Couzens attributes this to Hurricane Sandy. The media were distracted. But, she said, the story “especially caught the attention of food policy makers here in the United States, as well as researchers who had studied the tobacco industry and are seeing the parallels,” she said.

“I thought it was just wonderful and contacted her immediately,” said Marion Nestlé, author of Food policy, a professor at New York University and a vocal critic of the food industry. “Those kinds of things are very, very hard to find. One of the things that brought cigarette companies down was finding huge documentation of cigarette manufacturers’ efforts to cover up the fact that they knew cigarettes were unhealthy. It’s very, very hard to find that stuff, so it was a real treasure.”

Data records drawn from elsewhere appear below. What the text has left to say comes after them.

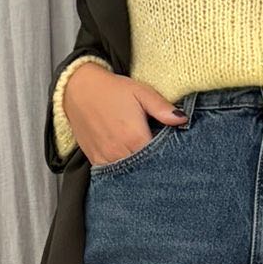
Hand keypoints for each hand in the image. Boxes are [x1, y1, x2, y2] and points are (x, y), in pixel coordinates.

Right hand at [64, 64, 187, 164]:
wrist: (79, 89)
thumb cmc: (113, 90)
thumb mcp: (142, 93)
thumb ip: (163, 108)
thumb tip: (183, 119)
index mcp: (135, 136)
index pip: (159, 157)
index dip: (169, 157)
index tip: (175, 154)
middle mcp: (119, 151)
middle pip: (144, 169)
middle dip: (155, 166)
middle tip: (164, 160)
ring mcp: (105, 158)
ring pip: (128, 175)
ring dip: (139, 170)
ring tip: (147, 162)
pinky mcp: (95, 160)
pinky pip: (112, 173)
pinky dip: (122, 171)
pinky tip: (129, 163)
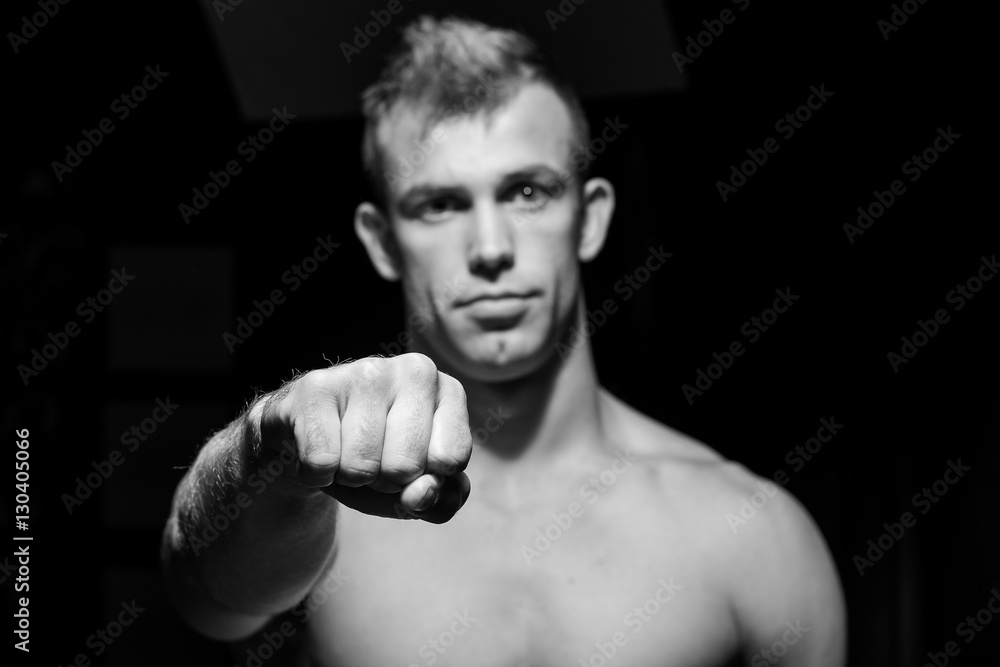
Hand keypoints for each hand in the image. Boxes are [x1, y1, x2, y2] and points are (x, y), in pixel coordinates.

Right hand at [256, 353, 472, 522]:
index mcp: (448, 391)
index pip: (451, 459)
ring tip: (345, 453)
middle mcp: (413, 371)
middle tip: (373, 459)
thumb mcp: (418, 490)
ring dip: (350, 478)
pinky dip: (318, 476)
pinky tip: (319, 451)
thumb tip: (422, 493)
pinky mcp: (315, 388)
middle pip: (405, 466)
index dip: (425, 481)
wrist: (310, 446)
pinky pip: (322, 462)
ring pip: (361, 466)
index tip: (410, 463)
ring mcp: (364, 372)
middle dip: (385, 481)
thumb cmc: (378, 462)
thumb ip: (440, 501)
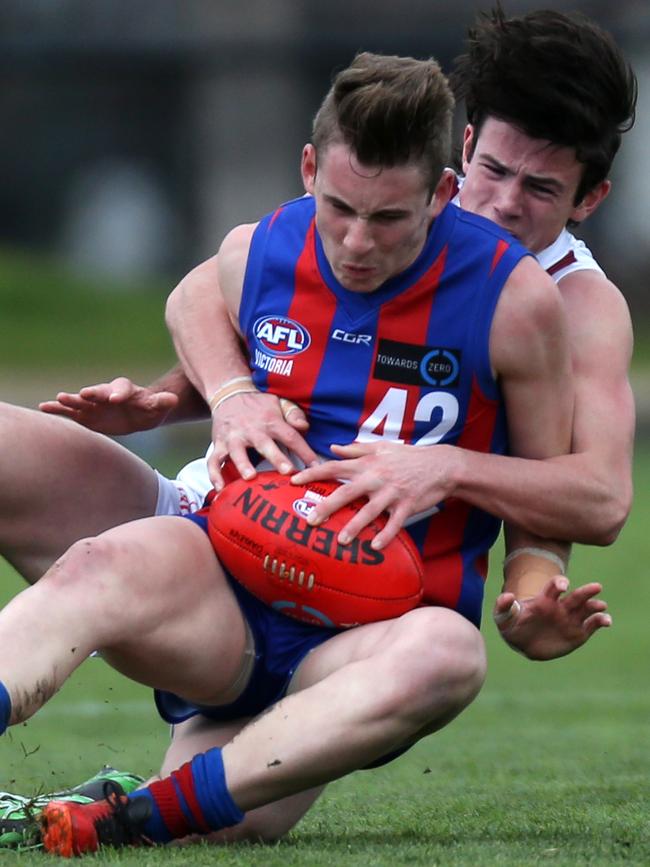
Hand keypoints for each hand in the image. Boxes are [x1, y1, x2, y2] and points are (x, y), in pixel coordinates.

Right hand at [39, 377, 177, 434]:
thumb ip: (162, 402)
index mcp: (126, 389)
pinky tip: (44, 408)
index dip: (120, 392)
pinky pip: (70, 412)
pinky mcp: (85, 415)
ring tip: (58, 399)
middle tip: (84, 394)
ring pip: (81, 401)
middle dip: (92, 393)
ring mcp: (94, 404)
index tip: (116, 399)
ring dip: (71, 400)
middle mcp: (107, 394)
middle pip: (98, 392)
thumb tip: (172, 399)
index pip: (122, 388)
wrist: (138, 414)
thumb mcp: (158, 407)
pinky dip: (58, 409)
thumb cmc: (149, 409)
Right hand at [208, 391, 317, 489]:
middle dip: (276, 458)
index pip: (290, 436)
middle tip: (287, 471)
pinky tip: (221, 489)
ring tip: (250, 477)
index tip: (315, 466)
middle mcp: (252, 430)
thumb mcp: (279, 403)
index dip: (304, 451)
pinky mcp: (219, 444)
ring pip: (237, 452)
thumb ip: (294, 414)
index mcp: (271, 421)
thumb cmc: (259, 404)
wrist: (230, 393)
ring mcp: (234, 437)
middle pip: (265, 444)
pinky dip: (214, 475)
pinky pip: (214, 461)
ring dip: (243, 464)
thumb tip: (304, 427)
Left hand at [291, 440, 458, 548]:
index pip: (334, 466)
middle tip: (310, 520)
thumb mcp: (381, 447)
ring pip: (369, 511)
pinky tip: (374, 547)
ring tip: (341, 541)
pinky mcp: (407, 505)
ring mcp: (392, 493)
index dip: (312, 472)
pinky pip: (394, 523)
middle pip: (346, 491)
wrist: (441, 465)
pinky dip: (386, 536)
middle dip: (327, 506)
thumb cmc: (408, 456)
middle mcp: (376, 477)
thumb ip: (355, 448)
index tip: (293, 479)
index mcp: (367, 463)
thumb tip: (332, 448)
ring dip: (354, 526)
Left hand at [493, 576, 610, 659]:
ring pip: (587, 610)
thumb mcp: (503, 617)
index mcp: (544, 600)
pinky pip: (591, 626)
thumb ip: (503, 606)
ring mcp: (570, 620)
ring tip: (602, 606)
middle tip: (597, 587)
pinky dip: (600, 622)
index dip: (558, 583)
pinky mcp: (578, 633)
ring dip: (595, 606)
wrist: (522, 642)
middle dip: (586, 592)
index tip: (563, 585)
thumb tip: (507, 596)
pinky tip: (606, 621)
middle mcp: (560, 607)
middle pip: (575, 597)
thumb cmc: (513, 625)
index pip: (553, 587)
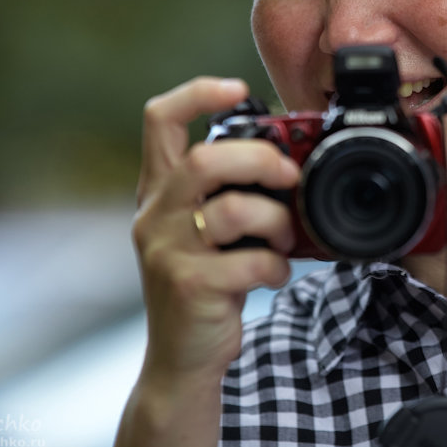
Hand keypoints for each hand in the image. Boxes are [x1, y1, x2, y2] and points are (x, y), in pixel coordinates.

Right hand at [114, 77, 300, 446]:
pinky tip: (276, 274)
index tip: (238, 88)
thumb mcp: (205, 230)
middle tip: (291, 178)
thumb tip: (289, 158)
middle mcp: (155, 215)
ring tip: (286, 238)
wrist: (182, 358)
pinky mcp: (189, 287)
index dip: (197, 93)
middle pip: (206, 159)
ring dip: (277, 220)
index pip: (159, 120)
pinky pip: (250, 261)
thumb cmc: (206, 284)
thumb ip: (230, 192)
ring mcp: (168, 252)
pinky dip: (276, 265)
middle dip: (262, 161)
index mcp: (160, 191)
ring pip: (233, 210)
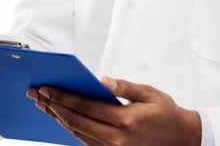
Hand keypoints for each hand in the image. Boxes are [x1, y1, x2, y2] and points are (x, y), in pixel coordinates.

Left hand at [26, 77, 201, 145]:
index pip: (86, 107)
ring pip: (78, 134)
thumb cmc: (167, 114)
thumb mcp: (149, 93)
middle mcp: (117, 139)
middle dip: (54, 107)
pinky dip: (72, 129)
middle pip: (76, 122)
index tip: (47, 89)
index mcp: (126, 120)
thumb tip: (101, 80)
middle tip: (37, 96)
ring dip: (59, 119)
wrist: (182, 138)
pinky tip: (62, 119)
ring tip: (45, 106)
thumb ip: (123, 87)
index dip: (63, 97)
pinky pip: (87, 142)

When CBC News asked the Canadian Sugar Institute to comment on revelations that the sugar lobby group had influenced science and public opinion, it didn’t answer the question. Instead, we received this response: “The Canadian Sugar Institute (CSI) is the national, not-for-profit association representing Canadian sugar manufacturers in matters of nutrition and international trade. I present to you a summary of the scientific consensus on some common misconceptions about sugars and health.”

Chiara DiAngelo, nutrition communications coordinator at the Canadian Sugar Institute, also offered the names of several university professors to talk to for more information on industry-sponsored research.

This is the second of two special reports by CBC health reporter Kelly Crowe on how the industry designs food to make us crave it.